Wednesday, July 18th | Corazón Urban Kitchen | 1637 N. Garey Ave, Pomona, CA 91767
Corazón Urban Kitchen is an enigma; a month or so back, as we were compiling our list of not-logically-aligned-therefore-aligned-by-illogic restaurants to eat at/write up this summer, we turned to the usual research avenues of Yelp and Google Maps. Many restaurants that we came upon in our research were somewhat familiar – Pinnacle Peak, Dino’s, certainly Donahoo’s. (Even, and this is a side-lament, Manila Bistro, a wonderfully named Filipino place most especially since it was inside a gas station; sadly, Manila has since departed. Darn! We were too late to spread the gospel of good Filipino gas station food! For shame!)
Two names we found were total strangers to us, restaurants we’d never seen, never heard of, never yearned for, never gently mocked: one is yet upcoming, if it survives a few more weeks. The other, of course, was Corazón Urban Kitchen. Featuring a Yelp rating of 4.5 stars (!) … and already last month moving from its ‘original’ location (though it came into existence just this past March) … andand having the words ‘urban’ and ‘kitchen’ in the name* … andandand with atmospheric prices ($11 burritos! $10 quesadillas!) … andandandand with a superish-duperish happy hour …**
… well, we were taken aback: hipster Mexican food? In Pomona? That *we* didn’t know about? We considered surrendering our bourgeoisie ID cards right-quick, giving up on our whole anodyne existence. Then we thought better: what if, given its somewhat promising elements, Corazón might be … could be … the second coming of (the even more dearly departed) Colonia Taco Lounge?
It’s not. We’re pretty sure CUK is located in a former take-out only pizza place, and though there are ten booths, huge windows (with views of Pomona Valley Hospital), three large TVs (playing different shows, some with/some without volume), CUK still has a bit of that lingering pizza vibe: it feels small, it’s a bit on the warm side, and the dine-in experience isn’t really a high priority (caveat: we there at 3:30 on a Wednesday). We were seated, brought chips, salsa, water, and menus. We ordered a range of food, we did it for you, we ate too much, we blame you: sopesitos (three very normal-sized sopes in crunchy store-bought shells, filled, respectively, with dryish carnitas, chicken tinga, and a peppery/almost gamey carne asada; $8.50, a good value for the portions, but the flavors were … subtle. And not); tostadas de tinga (charged $7, should have been $4, just seeing this now, drat; three little tostadas with what was a perfectly good chicken tinga, sort of not-quite-refried beans, and iceberg lettuce); taquitos de papa ($4 happy hour; these were gorgeously plated —
— but entirely bland; the guac, though modestly apportioned, did have promise); and two tacos, short rib ($2, so onion-heavy) and “nopales” ($1.50 … apparently, at urban kitchens, ‘nopales’ means mushroom and bell pepper).

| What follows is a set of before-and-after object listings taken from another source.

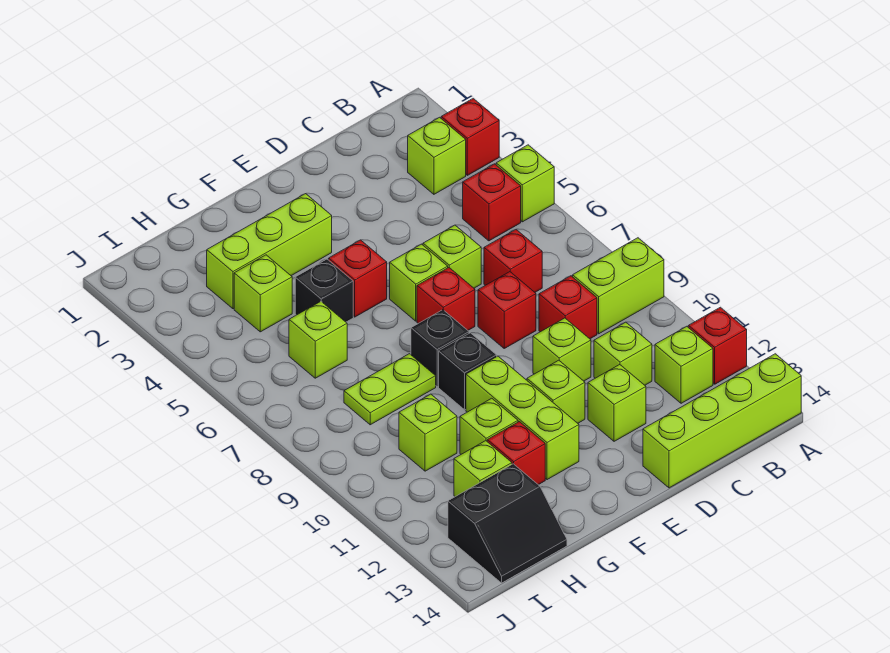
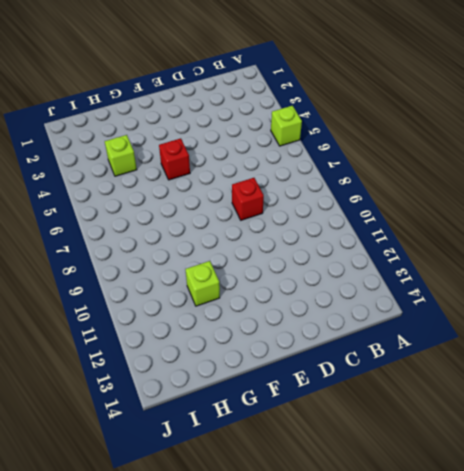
none -> red brick A3 level 1
none -> lime brick A9:B9 level 1
none -> red brick A12 level 1
none -> lime brick A14:D14 level 1

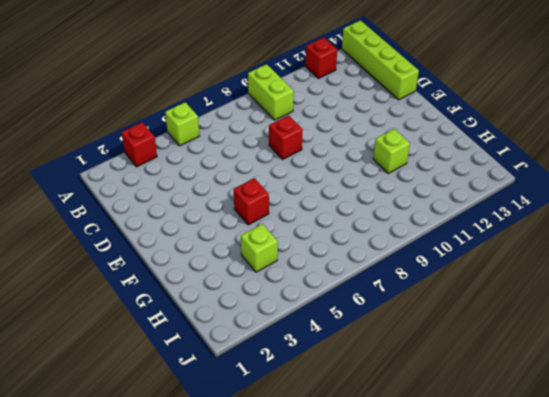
none -> lime brick B3 level 1
none -> red brick B5 level 1
none -> lime brick B12 level 1
none -> red brick C7 level 1

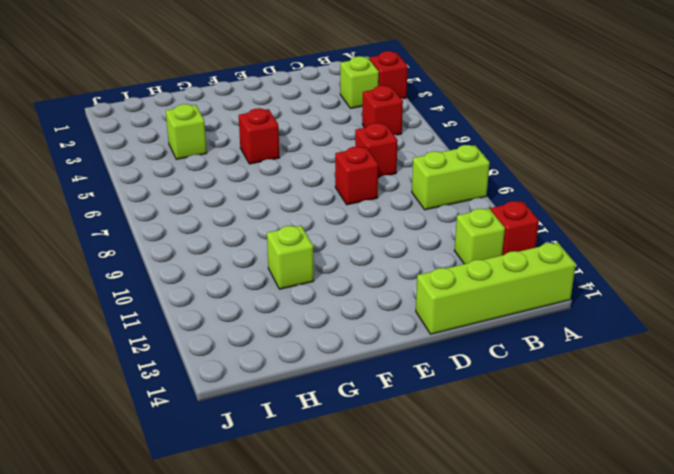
none -> lime brick A5 level 1
none -> red brick C9 level 1
none -> lime brick C11 level 1
none -> lime brick D6 level 1

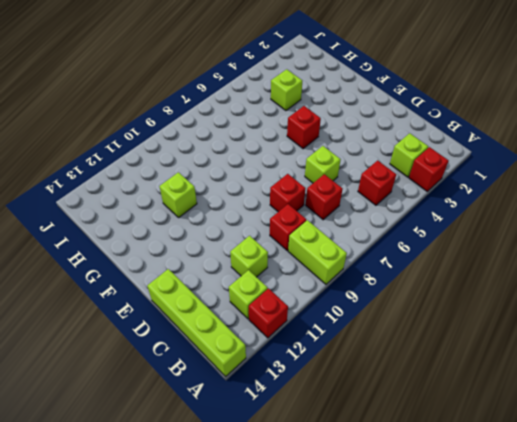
none -> lime brick A5 level 1
none -> lime brick D10 level 1
none -> lime brick D12 level 1
none -> lime brick E6 level 1

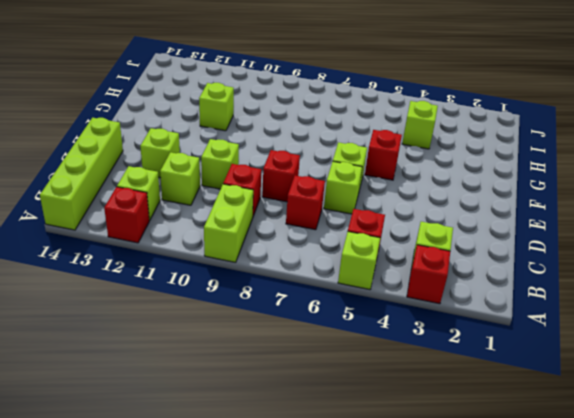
none -> red brick E7 level 1
none -> lime brick E11 level 1
none -> lime brick F3:H3 level 1
none -> black brick F8 level 1

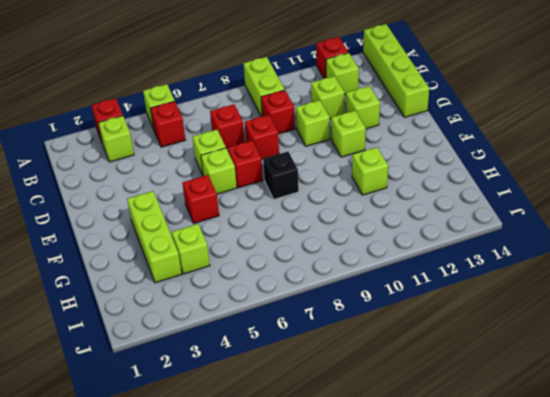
none -> black brick F9 level 1
none -> lime brick F10:F12 level 1
none -> black brick G5 level 1
none -> lime plate G8:H8 level 1

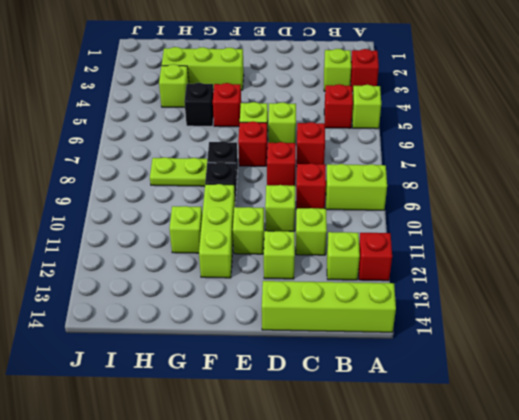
none -> red brick G12 level 1
none -> lime brick H6 level 1
none -> lime brick H10 level 1
none -> lime brick H12 level 1

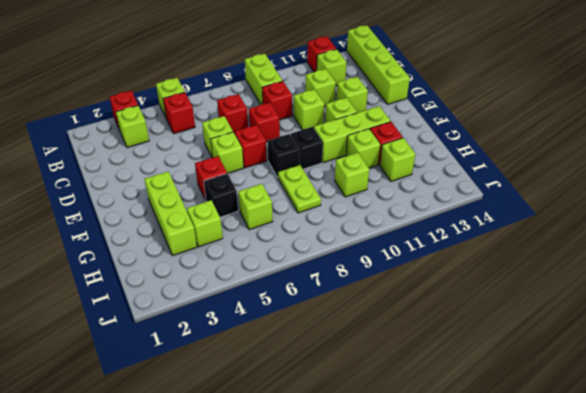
none -> black slope H13:I14 level 1 top 13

Two years ago, we ate at some two dozen area taquerias. One of the biggest things that experience impressed upon was the importance not of ambience (which can be fun, but is secondary to food; some of CUK’s decor is nice – see heading image – but CUK can easily up its game here); not so much of cost (though value can matter, at least to us; CUK runs unreasonably high); not of location (freeway/hospital intersection isn’t great); not of nifty drinks (**those happy hour drinks don’t exist, no liquor license yet); not of having strange offerings on the menu (they do have roasted corn!); not really of any single one thing … except salsa.
Salsa. The salsa at Corazón Urban Kitchen is, sadly, about what you’d expect to find at an urban kitchen: cilantro, chiles, scallions, and canned tomatoes. If you’re going to open a Mexican restaurant in Pomona, or in Los Angeles, or really anywhere … please care a bit more about the salsa. All else follows, and while a lot at Corazón can be better, it’s salsa first. As the lady said, if the salsa ain’t rocking, ain’t nobody knocking.
*Try the ‘urban’ ‘kitchen’ game! Pick, say, any ethnic food or place affiliated with ethnic food of even any ethnic dish or hell even an ethnic name and add urban kitchen – at the end, at the beginning, split it up, whatever – and see if it doesn’t sound like a gr-reat restaurant! Urban Kitchen: Red Square! Maria’s Urban Kitchen! Urban Creole Kitchen! Urban Kitchen & Saucisson! Filipino Urban Kitchen! Kitchen soondubu jjigae – urban!